Page extract:
= = = = = = =
According to my colleagues in the US RIM will become the next Atari.
After realizing that my Canadian pride was preventing me from thinking about RIM’s situation critically I decided to focus these conversations on, what should RIM do. One unanimous comment that I heard from several of my US colleagues was that RIM needed new leadership. We all know what happens when a team goes on a losing streak. You fire the coach, not the players and this is one concession I conceded to my US colleagues. Maybe RIM is at that point where they need new blood.
Maybe Jim or Mike should step aside and let someone else take over the reins and pump some new energy into the company. But before we debate that single point to death, let’s explore some of the things that RIM needs to do as quickly as humanly possible, to turn around RIM’s fortunes in the very near future.
- Fix the Technology roadmap and fix it quickly. RIM should NOT be releasing devices like the BlackBerry TouchBold (BB 9900) at this stage. RIM needs to innovate not just evolve. By today’s standards, albeit with their patented keyboard and all) this phone doesn’t give RIM any mindshare or any traction in the marketplace. RIM needs to get phones out on the new QNX platform NOW and get back in the mobile conversation. We measure a factor we refer to as desirability on the mycellmyterms network and here is what we know definitively. Quarter over quarter for 2011, BlackBerry device requests are down a staggering 35%. In other words, 35 per cent less Canadians chose a BlackBerry device as their preferred or ideal device. If you are wondering during that time how Apple did, they also fell by 13.6 per cent but this was expected, due to the fact that people held off creating proposals in the hopes of hearing the new iPhone 5 would have been announced at WWDC – Apple’s Developer Conference – help in early June.
= = = = = = =
Stored data:
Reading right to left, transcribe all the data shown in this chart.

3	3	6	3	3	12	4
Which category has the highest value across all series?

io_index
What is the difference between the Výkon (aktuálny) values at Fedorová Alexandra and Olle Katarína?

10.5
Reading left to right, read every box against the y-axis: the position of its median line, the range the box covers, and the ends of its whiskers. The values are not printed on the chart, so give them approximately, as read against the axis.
= = = = = = =
Exercise set:
(a) For each statement, say yes or no according to the text about RIM, and quote the words from the text that decide it. (i) Several of the writer's US colleagues said RIM needed new leadership. (ii) Apple's device requests fell by 35 per cent. (iii) The writer thinks RIM should be releasing the BlackBerry TouchBold at this stage.
(b) Retype the text about RIM word for word, from "According to my" to "very near future.".
The lines have nothing to do with the text about RIM.

Solutions to the tasks:
(a)
(i) Yes: "One unanimous comment that I heard from several of my US colleagues was that RIM needed new leadership."
(ii) No: "they also fell by 13.6 per cent"
(iii) No: "RIM should NOT be releasing devices like the BlackBerry TouchBold (BB 9900) at this stage."

(b)
According to my colleagues in the US RIM will become the next Atari.
After realizing that my Canadian pride was preventing me from thinking about RIM’s situation critically I decided to focus these conversations on, what should RIM do. One unanimous comment that I heard from several of my US colleagues was that RIM needed new leadership. We all know what happens when a team goes on a losing streak. You fire the coach, not the players and this is one concession I conceded to my US colleagues. Maybe RIM is at that point where they need new blood.
Maybe Jim or Mike should step aside and let someone else take over the reins and pump some new energy into the company. But before we debate that single point to death, let’s explore some of the things that RIM needs to do as quickly as humanly possible, to turn around RIM’s fortunes in the very near future.